→ Passage for review
========================
Refined similarity hypothesis using three-dimensional local averages

The refined similarity hypotheses of Kolmogorov, regarded as an important ingredient of intermittent turbulence, has been tested in the past using one-dimensional data and plausible surrogates of energy dissipation. We employ data from direct numerical simulations, at the microscale Reynolds number $R_{\lambda }\sim 650$, on a periodic box of ${4096}^3$ grid points to test the hypotheses using three-dimensional averages. In particular, we study the small-scale properties of the stochastic variable $V=\mathrm{\Delta }u\left(r\right)/{\left(r{\epsilon }_r\right)}^{1/3}$, where $\mathrm{\Delta }u\left(r\right)$ is the longitudinal velocity increment and ${\epsilon }_r$ is the dissipation rate averaged over a three-dimensional volume of linear size $r$. We show that $V$ is universal in the inertial subrange. In the dissipation range, the statistics of $V$ are shown to depend solely on a local Reynolds number.

Figure 1

Cube of edge length $r$ used for the calculation of $V\left(r\right)$. Line segments AD, AE, and AB denote edges along which $V$ [Eq. (13)] is calculated in the $X, Y$, and $Z$ directions, respectively.
========================
→ Data for review
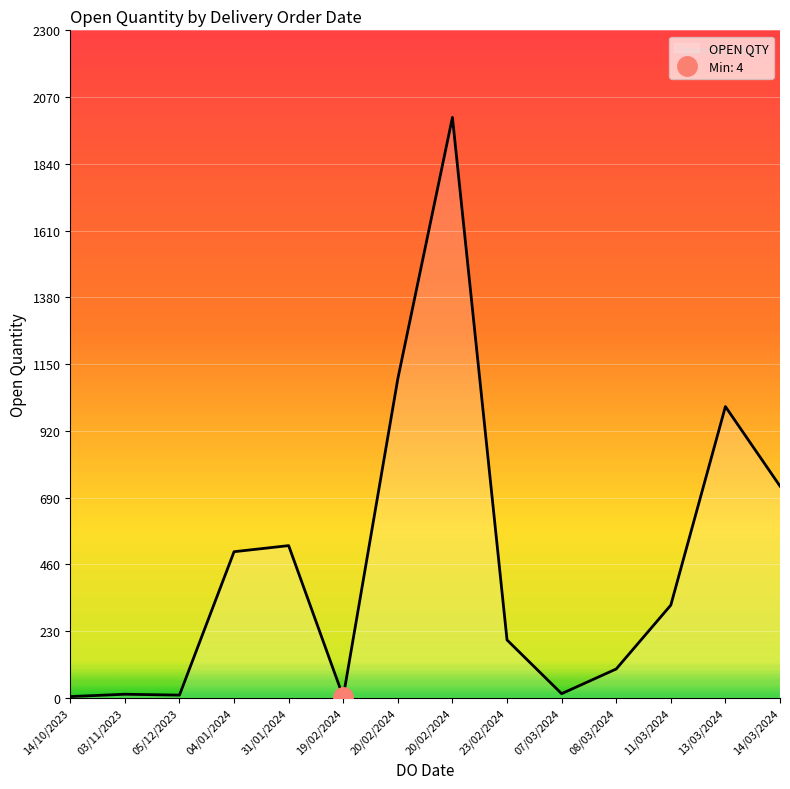

Rank the categories by value from lowest to highest.

19/02/2024, 14/10/2023, 05/12/2023, 03/11/2023, 07/03/2024, 08/03/2024, 23/02/2024, 11/03/2024, 04/01/2024, 31/01/2024, 14/03/2024, 13/03/2024, 20/02/2024, 20/02/2024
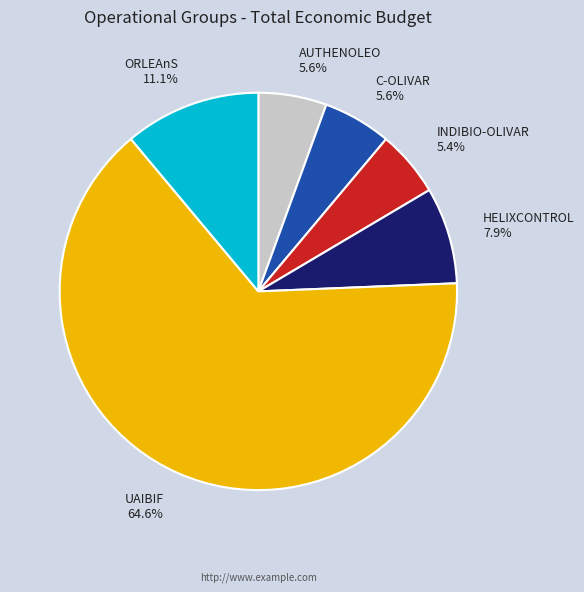

What is the majority slice?

UAIBIF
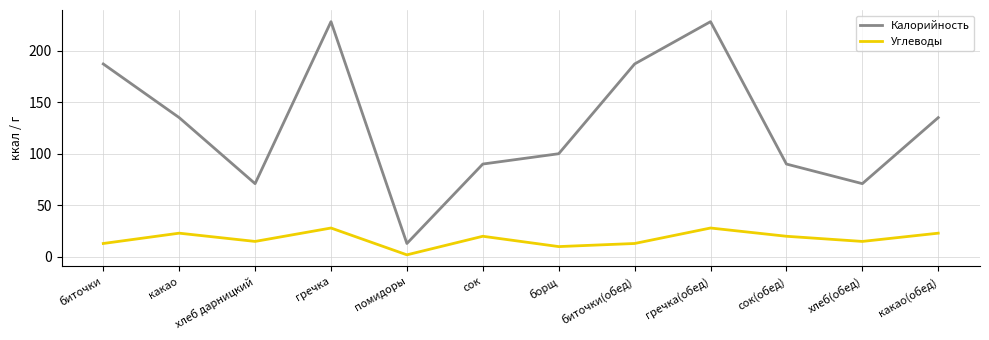

What is the minimum value shown in the chart?

2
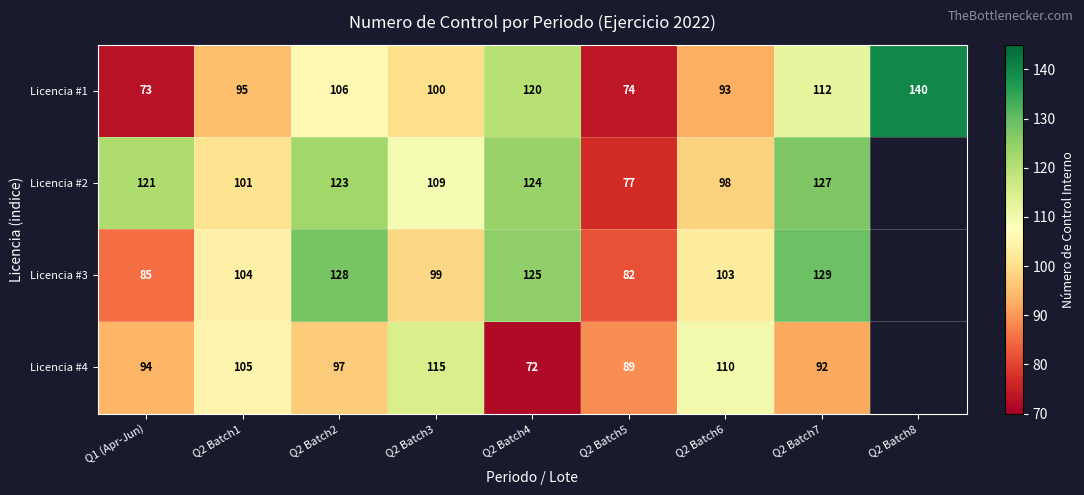

What is the difference between the highest and lowest values at Q2 Batch5?

15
========================
→ Task 1
Reproduce the section of the text on the refined similarity hypothesis starting with "Cube of edge" and going on through "and $Z$ directions, respectively.".
→ Task 2
According to the text on the refined similarity hypothesis, what do the statistics of V depend on in the dissipation range?
→ Task 3
Write the next part of the text on the refined similarity hypothesis, picking up after its final sentence.

→ Answer box 1
Cube of edge length $r$ used for the calculation of $V\left(r\right)$. Line segments AD, AE, and AB denote edges along which $V$ [Eq. (13)] is calculated in the $X, Y$, and $Z$ directions, respectively.

→ Answer box 2
They depend solely on a local Reynolds number.

→ Answer box 3
Figure 2

Second-order moments of 3D local averages ($\times$) and 1D local averages ($*$) of dissipation for (a) $k_{\max }\eta =1.4$ and (b) $k_{\max }\eta =5.7$, both at $R_{\lambda }\sim 240$. Horizontal solid lines correspond to second-order dissipation moment ($\langle {\epsilon }^2\rangle /{\langle \epsilon \rangle }^2$).

Figure 3

PDF of local 3D dissipation (${\epsilon }_r$) and 1D dissipation (${\widehat{\epsilon }}_r$) at $R_{\lambda }\sim 240$ for (a) ${\epsilon }_r, k_{\max }\eta =1.4$; (b) ${\widehat{\epsilon }}_r, k_{\max }\eta =1.4$; (c) ${\epsilon }_r, k_{\max }\eta =5.7$; and (d) ${\widehat{\epsilon }}_r, k_{\max }\eta =5.7$. Curves in each frame correspond to scale separations $r/\eta \approx 2$ ($+$), 4 ($\times$), 8 ($*$), 16 ($\square$), and 32 ($\blacksquare$), respectively. Dashed curves correspond to PDF of pointwise dissipation ($\epsilon /\langle \epsilon \rangle$).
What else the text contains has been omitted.